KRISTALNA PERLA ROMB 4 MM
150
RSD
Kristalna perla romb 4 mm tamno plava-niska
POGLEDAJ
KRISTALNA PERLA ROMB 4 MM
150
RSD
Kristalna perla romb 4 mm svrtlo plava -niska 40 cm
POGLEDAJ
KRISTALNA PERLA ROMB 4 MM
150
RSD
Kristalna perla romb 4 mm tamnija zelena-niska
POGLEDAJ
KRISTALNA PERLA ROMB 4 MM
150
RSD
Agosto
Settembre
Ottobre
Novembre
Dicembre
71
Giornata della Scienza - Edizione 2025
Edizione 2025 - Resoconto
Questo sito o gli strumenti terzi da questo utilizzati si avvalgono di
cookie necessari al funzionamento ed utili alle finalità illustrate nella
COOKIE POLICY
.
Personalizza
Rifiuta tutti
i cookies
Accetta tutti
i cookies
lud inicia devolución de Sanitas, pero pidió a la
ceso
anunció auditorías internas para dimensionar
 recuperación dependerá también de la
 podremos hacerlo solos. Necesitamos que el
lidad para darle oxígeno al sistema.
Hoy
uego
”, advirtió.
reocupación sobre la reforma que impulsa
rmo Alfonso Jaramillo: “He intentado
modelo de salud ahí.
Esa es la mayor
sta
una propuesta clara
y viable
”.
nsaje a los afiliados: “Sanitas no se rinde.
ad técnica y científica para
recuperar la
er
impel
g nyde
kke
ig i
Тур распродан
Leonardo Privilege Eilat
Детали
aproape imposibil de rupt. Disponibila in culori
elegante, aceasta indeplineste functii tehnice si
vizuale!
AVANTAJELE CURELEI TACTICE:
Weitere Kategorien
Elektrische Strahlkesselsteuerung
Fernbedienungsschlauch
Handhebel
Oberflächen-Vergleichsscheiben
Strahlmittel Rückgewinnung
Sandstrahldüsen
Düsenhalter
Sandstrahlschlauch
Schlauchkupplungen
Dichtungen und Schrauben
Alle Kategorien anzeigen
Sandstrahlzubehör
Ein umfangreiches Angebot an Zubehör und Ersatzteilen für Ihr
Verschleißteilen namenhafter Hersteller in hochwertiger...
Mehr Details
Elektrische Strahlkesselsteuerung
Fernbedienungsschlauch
******************************
■ Assignment
Switch every "POGLEDAJ" in the rows above to "VIEW", and reproduce all the rows with nothing else altered.

■ Output of the exercise
KRISTALNA PERLA ROMB 4 MM
150
RSD
Kristalna perla romb 4 mm tamno plava-niska
VIEW
KRISTALNA PERLA ROMB 4 MM
150
RSD
Kristalna perla romb 4 mm svrtlo plava -niska 40 cm
VIEW
KRISTALNA PERLA ROMB 4 MM
150
RSD
Kristalna perla romb 4 mm tamnija zelena-niska
VIEW
KRISTALNA PERLA ROMB 4 MM
150
RSD
Agosto
Settembre
Ottobre
Novembre
Dicembre
71
Giornata della Scienza - Edizione 2025
Edizione 2025 - Resoconto
Questo sito o gli strumenti terzi da questo utilizzati si avvalgono di
cookie necessari al funzionamento ed utili alle finalità illustrate nella
COOKIE POLICY
.
Personalizza
Rifiuta tutti
i cookies
Accetta tutti
i cookies
lud inicia devolución de Sanitas, pero pidió a la
ceso
anunció auditorías internas para dimensionar
 recuperación dependerá también de la
 podremos hacerlo solos. Necesitamos que el
lidad para darle oxígeno al sistema.
Hoy
uego
”, advirtió.
reocupación sobre la reforma que impulsa
rmo Alfonso Jaramillo: “He intentado
modelo de salud ahí.
Esa es la mayor
sta
una propuesta clara
y viable
”.
nsaje a los afiliados: “Sanitas no se rinde.
ad técnica y científica para
recuperar la
er
impel
g nyde
kke
ig i
Тур распродан
Leonardo Privilege Eilat
Детали
aproape imposibil de rupt. Disponibila in culori
elegante, aceasta indeplineste functii tehnice si
vizuale!
AVANTAJELE CURELEI TACTICE:
Weitere Kategorien
Elektrische Strahlkesselsteuerung
Fernbedienungsschlauch
Handhebel
Oberflächen-Vergleichsscheiben
Strahlmittel Rückgewinnung
Sandstrahldüsen
Düsenhalter
Sandstrahlschlauch
Schlauchkupplungen
Dichtungen und Schrauben
Alle Kategorien anzeigen
Sandstrahlzubehör
Ein umfangreiches Angebot an Zubehör und Ersatzteilen für Ihr
Verschleißteilen namenhafter Hersteller in hochwertiger...
Mehr Details
Elektrische Strahlkesselsteuerung
Fernbedienungsschlauch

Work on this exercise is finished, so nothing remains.